Small wonder that there should be such a congregation at Albuquerque, because it boasts of being "the balloon capital of the world." It is home to the current hot-air balloon world champion and runner-up, as well as to the transatlantic team that flew the gas balloon Double Eagle II, and it has some of the best weather in the world for ballooning. "We have what is known as the Albuquerque box," says Cherries Jubilee's owner, Jerry Mason. "It's got tricky strata of air, much like a layer cake. At various altitudes the air moves in different directions. You might be heading one way at the 1,000-foot level, while 50 feet higher it's the opposite. By going up and down you can change your track, and sometimes you even end up where you began."

Competitors from the eastern U.S. were having special trouble negotiating the unusual patterns of air, because they are accustomed to moving in a single direction, west to east. But by the end of the fiesta they were fascinated by, if not quite adept at solving, the problem of maneuvering their balloons.
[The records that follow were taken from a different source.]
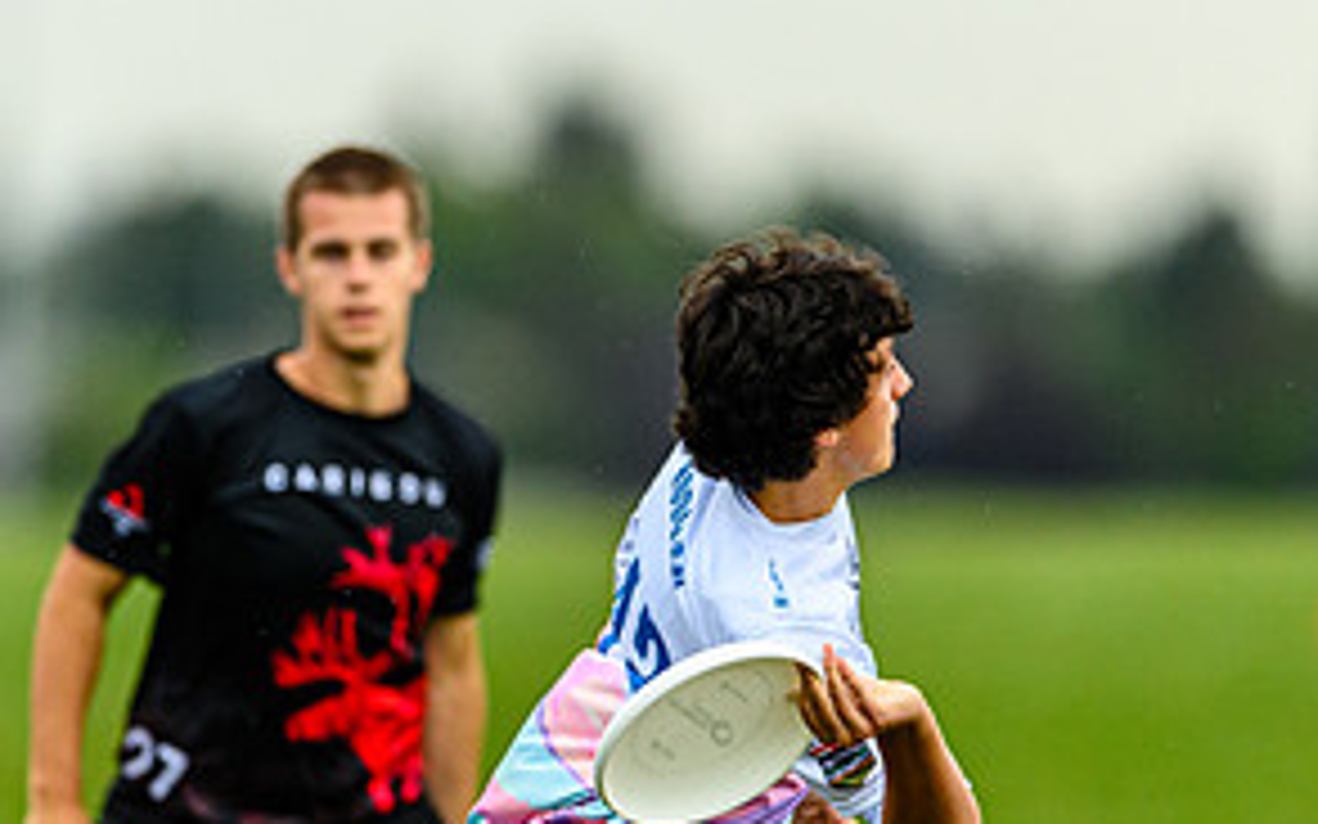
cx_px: 648
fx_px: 28946
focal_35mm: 806
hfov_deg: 2.6
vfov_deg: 1.6
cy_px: 498
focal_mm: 400
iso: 800
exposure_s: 1/1250
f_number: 3.2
To be sure, there were those who found the competition just plain frustrating. Few pilots managed to get anywhere near the target in the tumbleweed drop, which entails trying to hit an "X" on the ground with a clump of tumbleweed released from 500 feet up. And during the roadrunner-and-coyote event, hundreds of ballonists failed to get within beep-beeping range of the lead balloon they were chasing. For at least two competitors, however, the "box" proved solvable. In the fiesta's most difficult accuracy contest, someone was right on the nose for the first time ever. Two someones, in fact. Ray DeMeritt, a schoolteacher from Paso Robles, Calif., swooped down to snatch the keys to a four-wheel-drive Scout from the top of a 20-foot pole. Half an hour later, that feat was repeated by Dudley Mann, an El Paso attorney. Both men were awarded the Scouts that went with the keys.

A hot-air balloon, as its name suggests, gets its lift from hot air, which is heated by a propane burner mounted at the mouth of the envelope. Seconds after the gas is lit—usually for blasts of two or three seconds—the balloon rises; as the air cools, it descends. Otherwise a balloon must go where the wind takes it.
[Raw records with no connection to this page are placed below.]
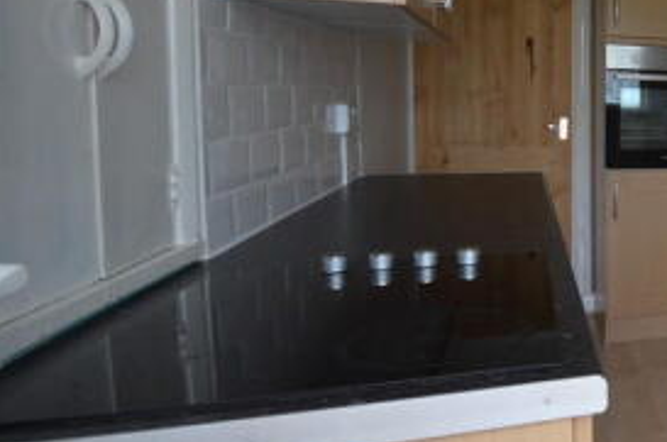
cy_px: 147
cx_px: 796
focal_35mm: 36
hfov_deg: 39.1
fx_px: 666
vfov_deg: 36.4
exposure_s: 1/30
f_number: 4
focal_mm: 10
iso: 1600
No one knows the ways of the winds better than Bill Barrett, a bird colonel at nearby Kirtland Air Force Base who has flown in every kind of balloon in the 25 years he has been in the service and who now pilots the Roadrunner. "You've heard of hanging on by the seat of your pants? Well, flying a balloon is done by the soles of your feet," he says as he floats along over the desert. "That's where you feel the rise and fall. Forget the altimeter. It only shows you what's already happened." A balloon's response is a delayed reaction, he goes on to explain, while opening the valve on one of two 20-gallon propane tanks aboard Road runner's gondola and looking to his feet for the reaction. "What the pilot must do is anticipate the unexpected, and everything about ballooning is unexpected."

Barrett drifts off, bobbing up and down, in search of an air current that will carry him back to the launching site—or at least to a place where his chase crew can pick him up. Ultimately he aborts, suspended in still air over a schoolyard. After descending, Barrett tells the children, who are at recess, that he will give them their first balloon rides. Thirty go up, three at a time.

Now, on mass ascension day, the first pink flush of dawn pervades the desert, and thousands of spectators shuffle dust into what becomes a haze. Crews bustle in preparation for the launch. Inflators rasp, burners roar. Willing hands tug at limp and lifeless cloth until it billows fat and round. The smiling face on the Great Pumpkin appears, and the patchwork quilting of Raggedy Ann, then a peacock, a unicorn and Cat Balloon. A blast of gas igniting is heard, then another, and one by one the balloons rise, like Christmas ornaments, majestically, mysteriously, floating in air.